(Text shown)
---*---
High-Fat Mediterranean Diet is Good for You, New Study Says
With the popularization of "low-fat" and "non-fat" diets, it is not surprising that individuals fear fat. Though low-fat diets are embraced by several health-conscious individuals, a new study might shake up future grocery store lists to include foods from a high-fat Mediterranean Diet!
It's not uncommon for individuals to fear fat. Could it be based on fat's association with elevated lipid levels and heart disease? Or fearing fat in the fear of gaining weight? Though low-fat diets are embraced by several health-conscious individuals, a new study might shake up future grocery store lists!
What Is a High-Fat Mediterranean Diet?
Before jumping into the research, it is notable to recognize what the Mediterranean diet actually comprises of. A Mediterranean diet emphasizes whole, plant-based foods - whole grains, fresh produce, legumes, seeds and nuts, and healthy oils (primarily olive and canola oils). Although primarily a plant-based diet, it also urges the consumption of fish and poultry at least twice a week. Dairy products and eggs are recommended in moderate amounts with a low consumption of red meats. Wine lovers are especially fond of the Mediterranean diet, as it includes red wine (in moderation, of course). Additionally, it limits salt by using fresh herbs and spices to flavor dishes.
To further expand on the concept of Mediterranean diet, it essentially offers high amounts of "healthy" fats - offered by avocados, nuts and seeds, olive and canola oil, and fatty fish. These products generally consist of unsaturated fatty acids, further divided into monounsaturated fatty acids (MUFAs) and polyunsaturated fatty acids (PUFAs). PUFAs also can be further broken down into omega-3s and omega-6s.
The Proven Benefits
Research recommending the Mediterranean diet is not a new approach in optimizing health - it has been promoted for heart and bone health for years now. However, a new study posted in the Annals of Internal Medicine confirms such suggestions. Furthermore, the paper noticed a common trend: a lot of fat. Researchers described the Mediterranean diet as an unrestricted fat diet that included at least two of the Mediterranean components suggested above, including high vegetable and fruit intake and moderate wine consumption.
The catch? The fat consumed was generally from MUFAs and PUFAs, rather than saturated and trans fat foods commonly found in most processed foods. Running along with claims from the American Medical Association, a diet that swaps saturated and trans fat products with these healthy fats may result to years added onto life. Researchers further suggest weight loss may also be achieved along with reduced risks of type 2 diabetes and certain types of cancer. Though the mechanism is not well understood, experts tend to agree that when comparing fat-restricted and fat-laden diets, individuals restricting fat intake are more than likely consuming innutritious, empty calories from sugar and unrefined grains. Compared to refined products, fats and whole foods not only promote satiety, but offer essential nutrients the body utilizes for life-sustaining processes.
---*---
[Text extracted from each page]
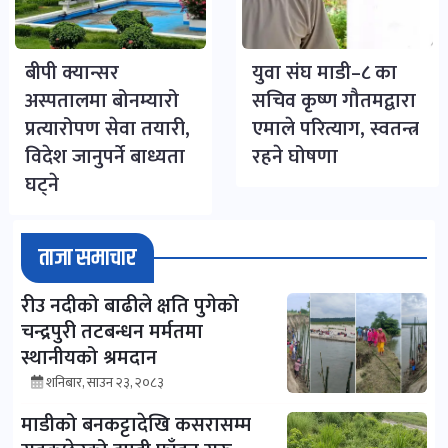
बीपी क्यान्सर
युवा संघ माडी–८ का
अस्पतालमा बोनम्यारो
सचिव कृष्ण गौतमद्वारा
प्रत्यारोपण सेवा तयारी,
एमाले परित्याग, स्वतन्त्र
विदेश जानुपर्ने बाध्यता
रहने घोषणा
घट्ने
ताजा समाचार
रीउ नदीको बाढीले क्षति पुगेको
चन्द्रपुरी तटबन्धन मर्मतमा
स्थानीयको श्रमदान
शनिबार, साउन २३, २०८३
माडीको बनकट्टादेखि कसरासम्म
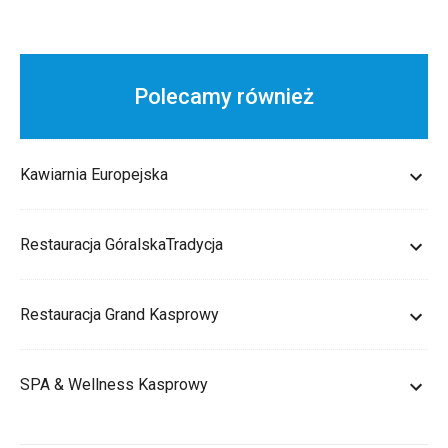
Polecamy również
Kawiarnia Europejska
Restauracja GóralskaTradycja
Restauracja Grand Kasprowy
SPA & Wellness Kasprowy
---*---
(Tasks to carry out)
a - Rewrite the part of the Mediterranean diet article starting at "Before jumping into" and ending at "to flavor dishes.", replacing "poultry" with "chicken".
b - According to the Mediterranean diet article, why are wine lovers especially fond of this diet?
c - Go on with the article about the high-fat Mediterranean diet from its last sentence.
The records have no connection to the article on the Mediterranean diet.

(Expected responses)
a -
Before jumping into the research, it is notable to recognize what the Mediterranean diet actually comprises of. A Mediterranean diet emphasizes whole, plant-based foods - whole grains, fresh produce, legumes, seeds and nuts, and healthy oils (primarily olive and canola oils). Although primarily a plant-based diet, it also urges the consumption of fish and chicken at least twice a week. Dairy products and eggs are recommended in moderate amounts with a low consumption of red meats. Wine lovers are especially fond of the Mediterranean diet, as it includes red wine (in moderation, of course). Additionally, it limits salt by using fresh herbs and spices to flavor dishes.

b - Wine lovers are especially fond of the Mediterranean diet because it includes red wine, in moderation.

c -
Mediterranean Grocery List
Packed with flavor and nutrients, it is easy to understand why the Mediterranean diet has much attention. If intrigued with the Mediterranean diet and new study, below is a basic guide and list for your next grocery store visit!
Avoid refined and processed grains and aim for unrefined, whole grains - whole wheat pasta and bread, barley, oat, quinoa, and couscous.
Choose colorful, non-starchy vegetables over starchy veggies - broccoli, eggplant, bell peppers (all color varieties), cabbage, onions, and all leafy greens.
Pomegranates, grapes, tomatoes, mandarins, figs, avocados, olives, and berries are just a few excellent examples.
Swap out butter with olive or canola oil, as they loaded with healthy, monounsaturated fat.
Fish. Salmon, tuna, halibut, are rich in omega-3 fatty acids. Shellfish, such as shrimp, are further suppliers of healthy fats.
As mentioned, poultry is recommended in moderate amounts. Choose white meats (such as chicken and turkey) and skip out on fried products, unless seared in olive or canola oils.
Seeds and Nuts
Hazelnuts, flaxseeds, and almonds are just a few examples to top onto meals or simply enjoy on their own.
If desiring red wine, it is recommended to do so in moderation. Wine servings include two glasses for men and one for women. It is also important to remember a glass is about 5 ounces, not the entire bottle.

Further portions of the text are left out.